-- START OF Data supplied --

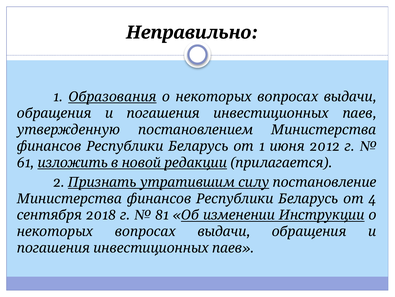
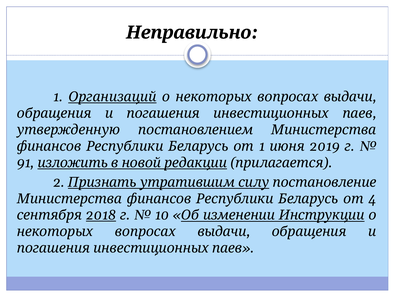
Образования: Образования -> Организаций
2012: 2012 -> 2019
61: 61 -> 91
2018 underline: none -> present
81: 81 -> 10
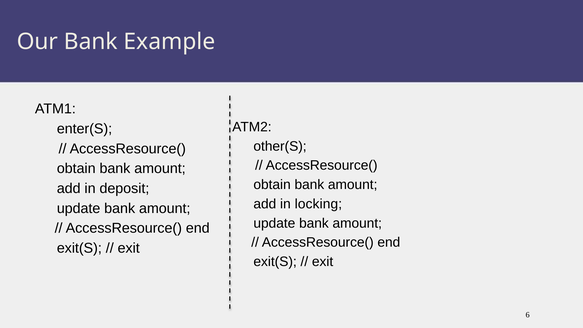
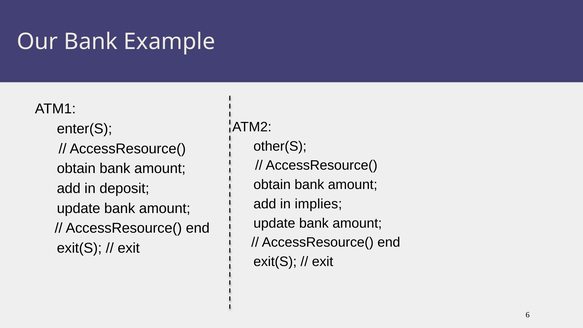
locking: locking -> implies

-- END OF Data supplied --
-- START OF Data supplied --

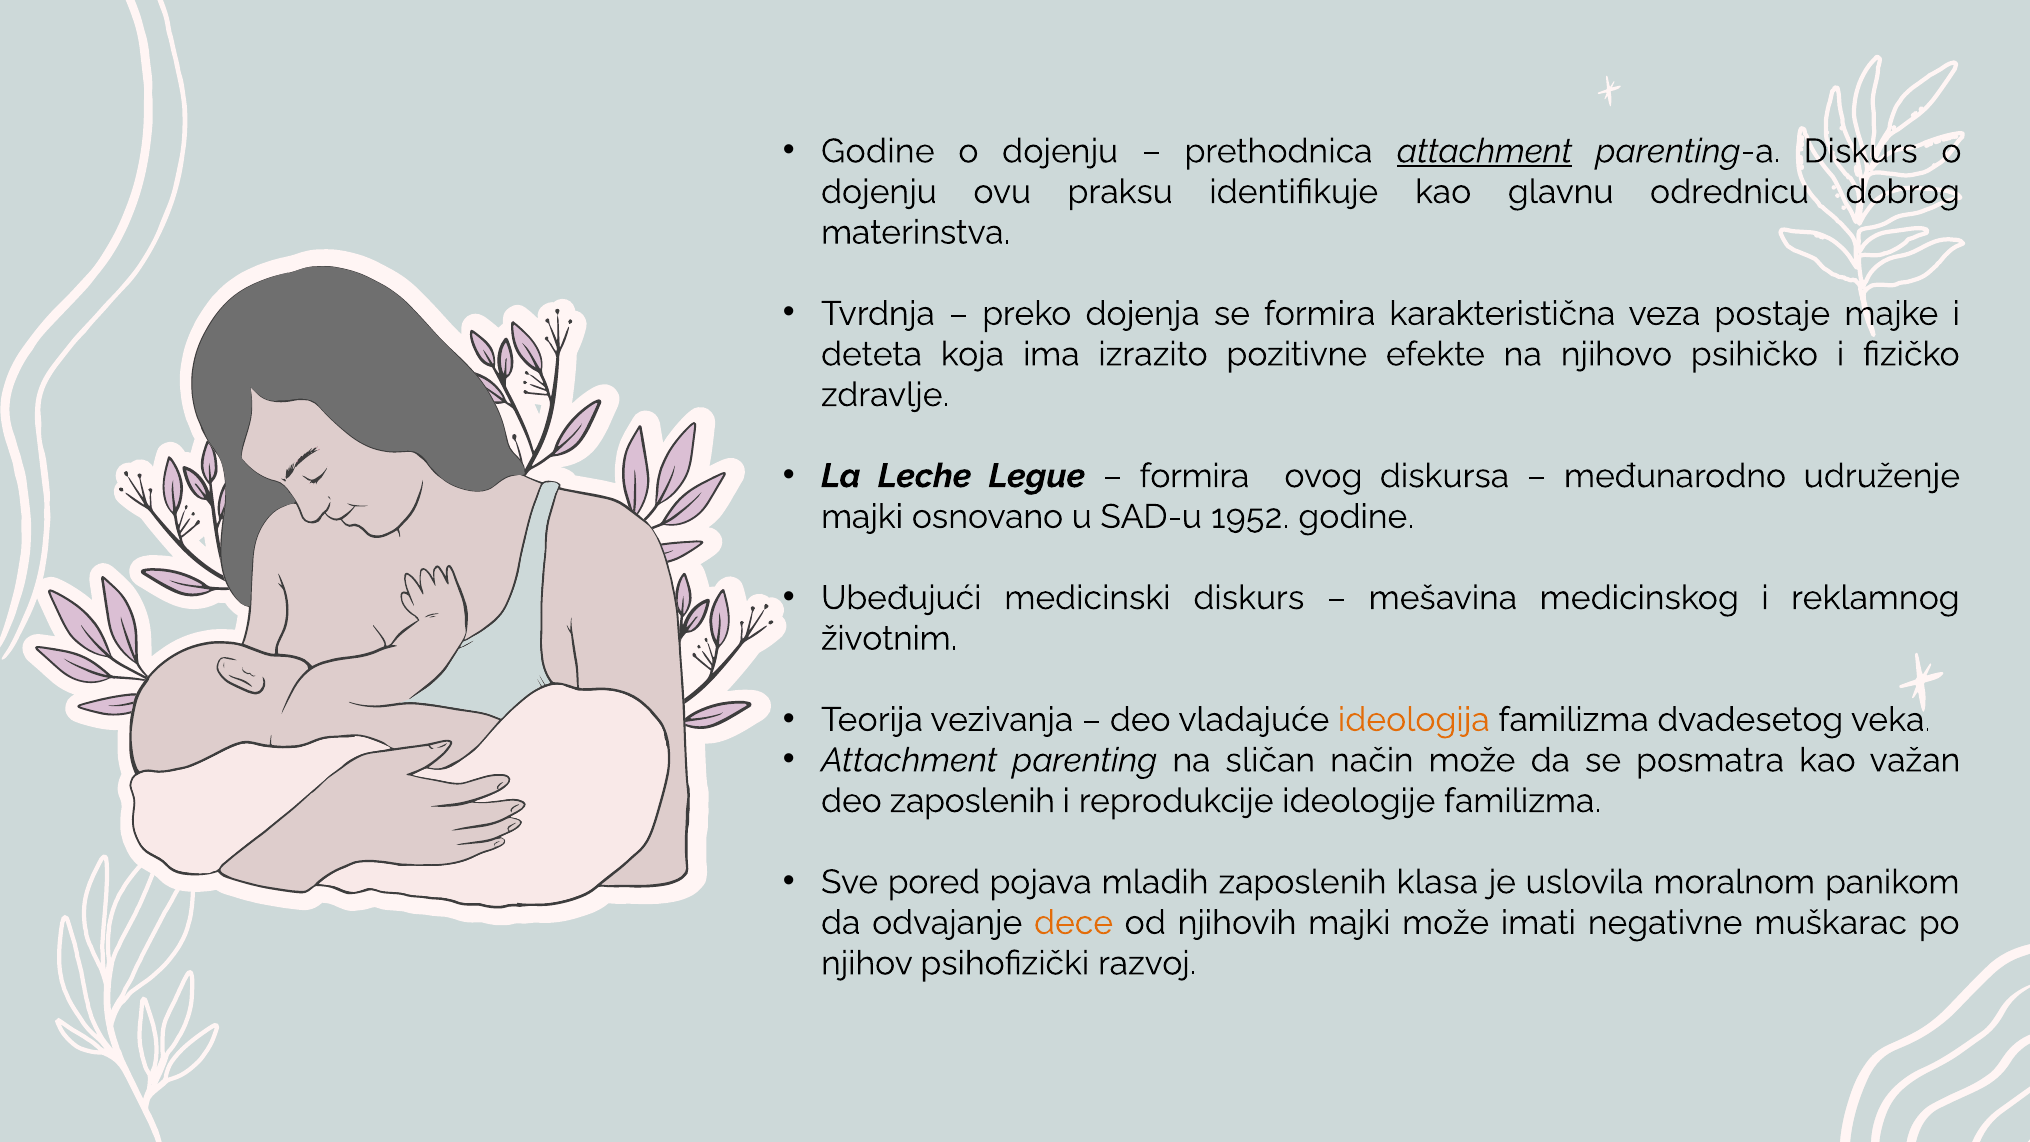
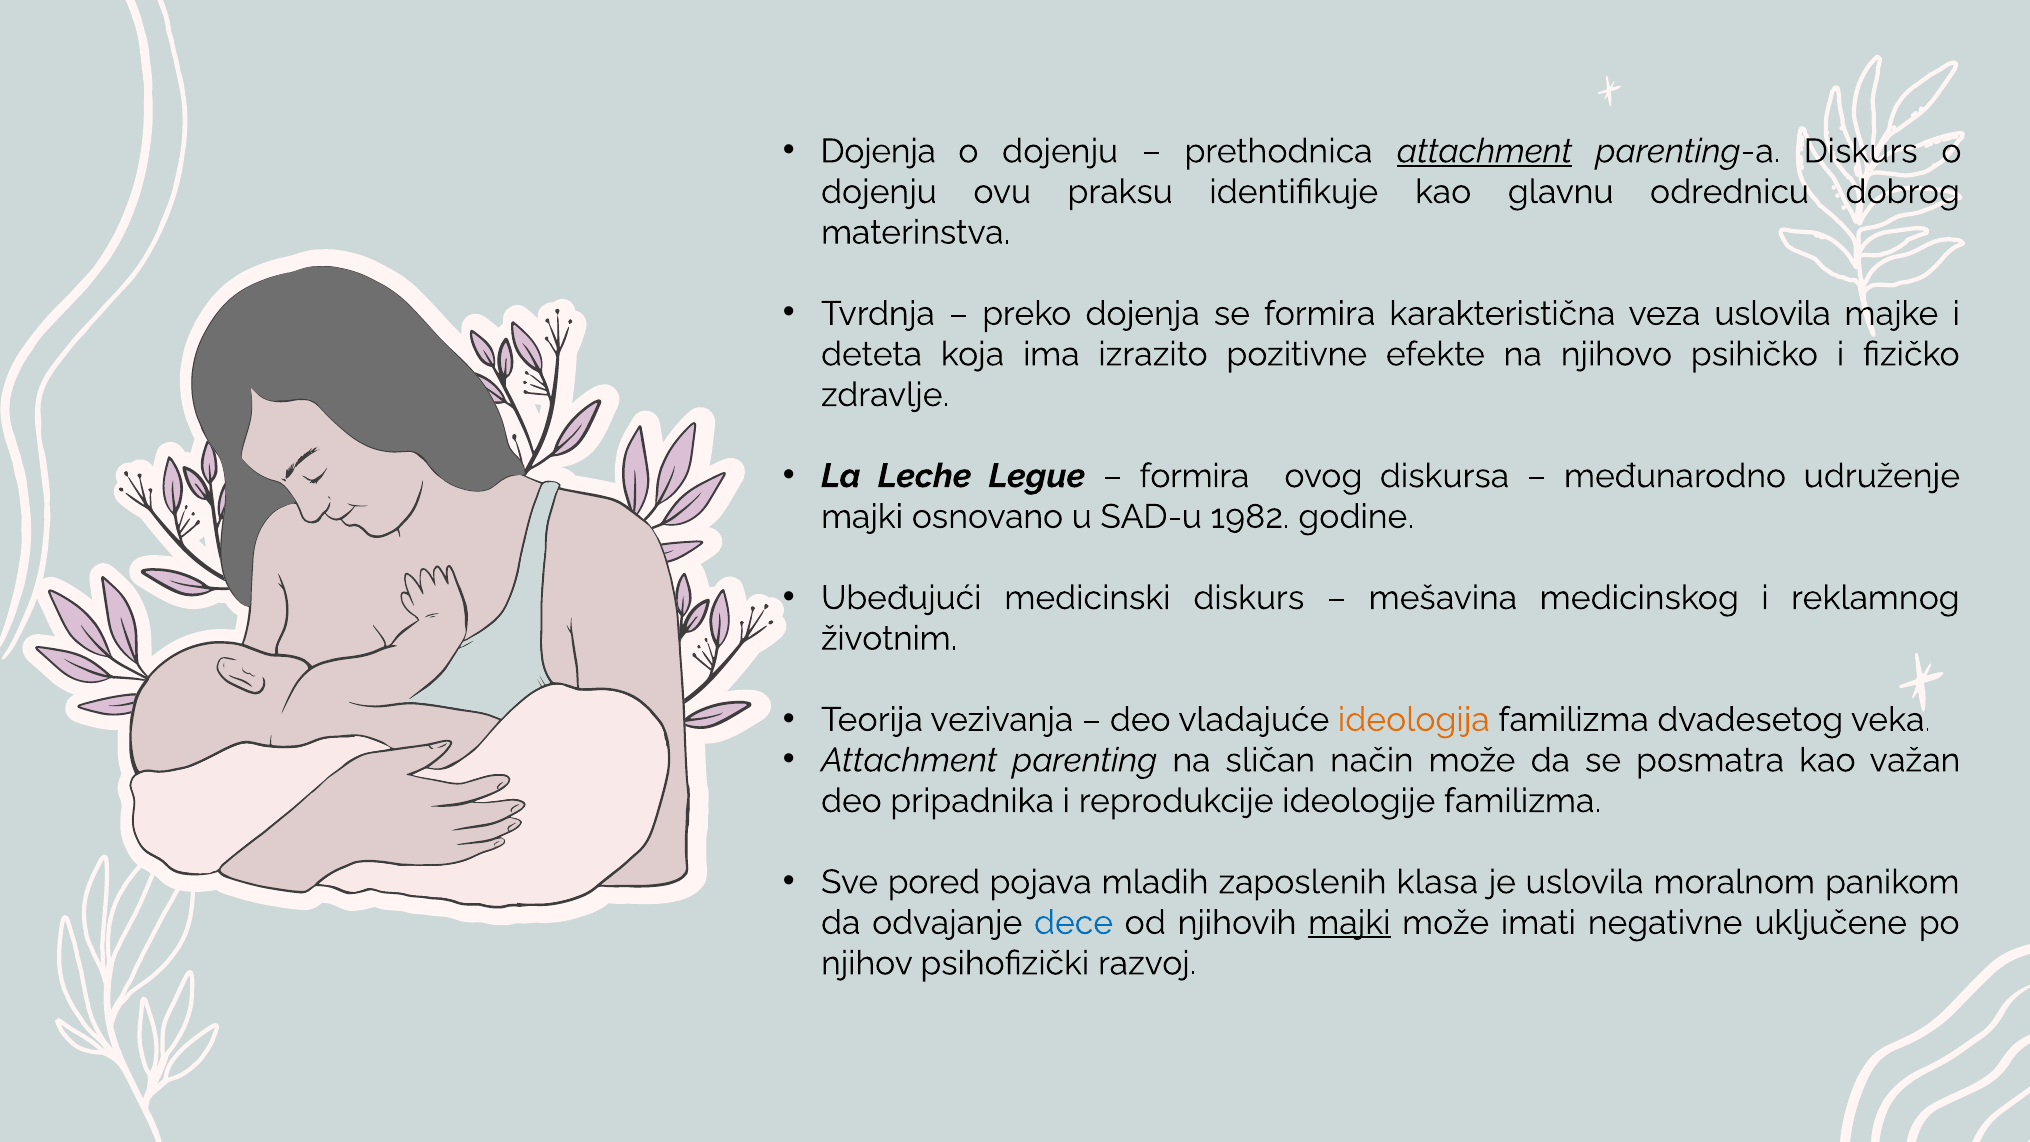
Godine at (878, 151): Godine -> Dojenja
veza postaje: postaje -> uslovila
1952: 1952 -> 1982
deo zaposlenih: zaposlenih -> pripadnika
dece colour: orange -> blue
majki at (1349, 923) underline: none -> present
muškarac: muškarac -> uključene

-- END OF Data supplied --

> **Your objective**:
Could you turn everything in the listing from the line containing "Образования: Образования -> Организаций" down to the line containing "81: 81 -> 10", both included, into a Markdown table with the columns No. and Entry, leaving out any blank lines?

> **Exercise result**:
| No. | Entry |
|---|---|
| 1 | Образования: Образования -> Организаций |
| 2 | 2012: 2012 -> 2019 |
| 3 | 61: 61 -> 91 |
| 4 | 2018 underline: none -> present |
| 5 | 81: 81 -> 10 |